Archiv-Dokumente werden in den Dialog mit aktuellen Perspektiven gebracht

Abbildung 2: Archiv-Dokumente werden in den Dialog mit aktuellen Perspektiven gebracht. (Quelle: Nikolai Wolff / Fotoetage)

3. Die zweite Welle der Frauenbewegung schwappt über

Wie wichtig die Organisierung innerhalb patriarchaler Strukturen ist, zeigt auch der nächste Raum. Auf der zweiten Etage des Ausstellungshauses werden die Errungenschaften der zweiten Welle der westdeutschen Frauenbewegung der 1980er- bis 1990er-Jahre im Bremer Kontext sichtbar. Ein Zentralaspekt ist dabei die Entstehung des Frauenstadthauses: Aus einer Fachveranstaltung zum Thema frauenbezogener Planung, die 1986 im Rahmen der Bremer Frauenwoche von drei Architektinnen auf die Beine gestellt wurde, formiert sich innerhalb weniger Monate der Verein Frauenstadthaus. Die Vereinsgründerinnen ersteigerten im Herbst 1989 ein Altbremerhaus, das sie anschließend sanierten und ab 1992 als Zentrum für Unternehmerinnen nutzten. Im Ausstellungsraum erzählen drei der acht Gründerinnen in einem Videointerview von dem Prozess des Projektes Frauenstadthaus und ihren innovativen Ideen, mit denen sie versuchten, einen egalitären Raum zu schaffen. Sie berichten von den bürokratischen Hürden der Zeit, der Aufbruchsstimmung während der Durchsetzung, dem emanzipatorischen Gründungsgeist und der Zukunftsperspektiven: „Heute stehen wir vor der Frage, wie es weitergeht mit dem Verein. Viele Ältere, die das Vereinsleben mitgetragen haben, gehen bald. […] Es ist nicht klar, dass dieses Haus immer in Frauenhand bleibt.“ (b.zb 2022, 119)
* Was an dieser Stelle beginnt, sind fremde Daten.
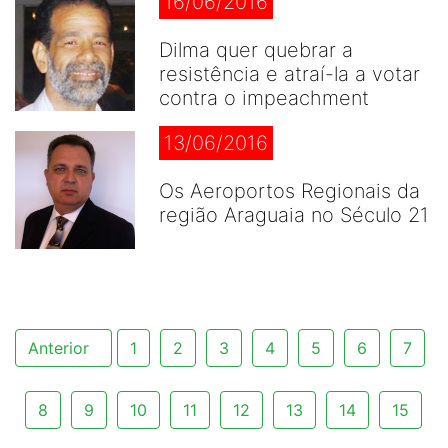
16/06/2016
Dilma quer quebrar a
resistência e atraí-la a votar
contra o impeachment
13/06/2016
Os Aeroportos Regionais da
região Araguaia no Século 21
Anterior
1
2
3
4
5
6
7
8
9
10
11
12
13
14
15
Ein weiterer Fokus liegt in diesem Raum auf der Dokumentation der Entwicklung der Feministischen Organisation von Planerinnern und Architektinnen Bremen, kurz FOPA Bremen, die sich innerhalb des überregionalen Netzwerkes von FOPA-Vereinen gründen. Die Ausstellung verdeutlicht, wie der Verein die Bremer Debatten um Architektur und Stadtplanung mitprägte und immer wieder den Fokus auf die ihnen inhärente Unterdrückung legte. Außerdem wird anhand der Berichterstattung der lokalen Tageszeitung Weser-Kurier das Projekt „Beginenhof“ vorgestellt, das 1997 als Wohnprojekt von Frauen für Frauen geplant wurde. Trotz internationaler Aufmerksamkeit kann das Vorhaben seine Ansprüche aufgrund finanzieller Sorgen aber nur in Teilen erfüllen. Ab 2001 wird das Wohnprojekt von der städtischen Wohnungsbaugesellschaft GEWOBA weitergeführt und steht seit 2006 allen Interessent:innen offen.
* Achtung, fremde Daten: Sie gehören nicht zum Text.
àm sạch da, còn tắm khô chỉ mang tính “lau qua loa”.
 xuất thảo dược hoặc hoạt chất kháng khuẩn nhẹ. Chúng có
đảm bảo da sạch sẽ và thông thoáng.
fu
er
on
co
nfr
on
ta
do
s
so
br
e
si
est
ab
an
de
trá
„Allen gemein ist diesen Projekten und Initiativen, dass sie auf die Kraft der Vernetzung bauen: In Arbeitsgruppen und auf Fachtagungen, im universitären Kontext wie in der Zusammenarbeit mit der Verwaltung und Berufsvertretung kommen Frauen aus den stadt-, landschafts- und gebäudeplanenden Berufen zusammen und arbeiten an der Umsetzung einer frauengerechten, und damit für alle besseren Umwelt“ (b.zb 2022, 109). Damit wird hier auch eine politische Ebene der emanzipatorischen Bewegungen deutlich: Räume, Praxen und Akteur:innen werden bewusst als feministisch bezeichnet, weil damit einhergehend eine gesellschaftliche Kritik und politische Vision liegt.
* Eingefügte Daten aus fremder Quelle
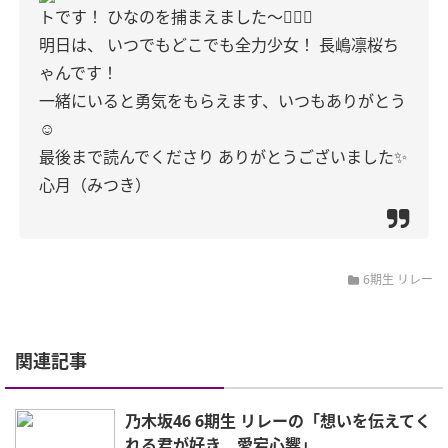
トです！
ひなのを捕まえました〜✌🏻✨
明日は、
いつでもどこでも全力少女！
長嶋凛桜ち
ゃんです！
一緒にいると勇気をもらえます、いつもありがとう
☺️
最後まで読んでくださり
ありがとうございました✨
心月（みつき）
6期生 リレー
関連記事
乃木坂46 6期生 リレーの「想いを伝えてく
れる君が好き 愛宕心響」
: Eine Installation auf der rechten Seite zeigt feministischen Veranstaltungsplakate aus dem Bremen der 1970er- und 80er-Jahre

Abbildung 3: Eine Installation auf der rechten Seite zeigt feministischen Veranstaltungsplakate aus dem Bremen der 1970er- und 80er-Jahre (Leihgabe Belladonna e.V.). Die Videoinstallation zeigt ein Interview mit drei der Gründerinnen des Frauenstadthauses (Video: Janika Wetzig). (Quelle: Nikolai Wolff / Fotoetage)

4. Persönliche Erfahrungen in strukturellen Kontexten

Anders gestaltet sich dies im Folgeraum, einem der Herzstücke der Ausstellung. Hier sind die Geschichten und Erfahrungen von 29 Frauen abgebildet, die alle im Feld der Architektur[1] tätig sind. Die Interviews mit Ihnen stellten den Startpunkt des Ausstellungsprojektes dar, ihre Berichte sollen die Eigen- und Fremdwahrnehmung ihres Schaffens verdeutlichen. Mit Statistiken und Diagrammen wird die (Un-)Sichtbarkeit von Frauen im Feld der Architektur in Zahlen gefasst. Eine künstlerisch ausgearbeitete Matrix verdeutlicht individuelle Wege und Entscheidungen innerhalb eines strukturellen Rahmens kollektiver Erfahrungen. Eine von den Kurator:innen so genannte „Sexismus-Dusche“ beschallt die Besucher:innen mit sexistischem Verhalten, von dem die Interviewten berichteten.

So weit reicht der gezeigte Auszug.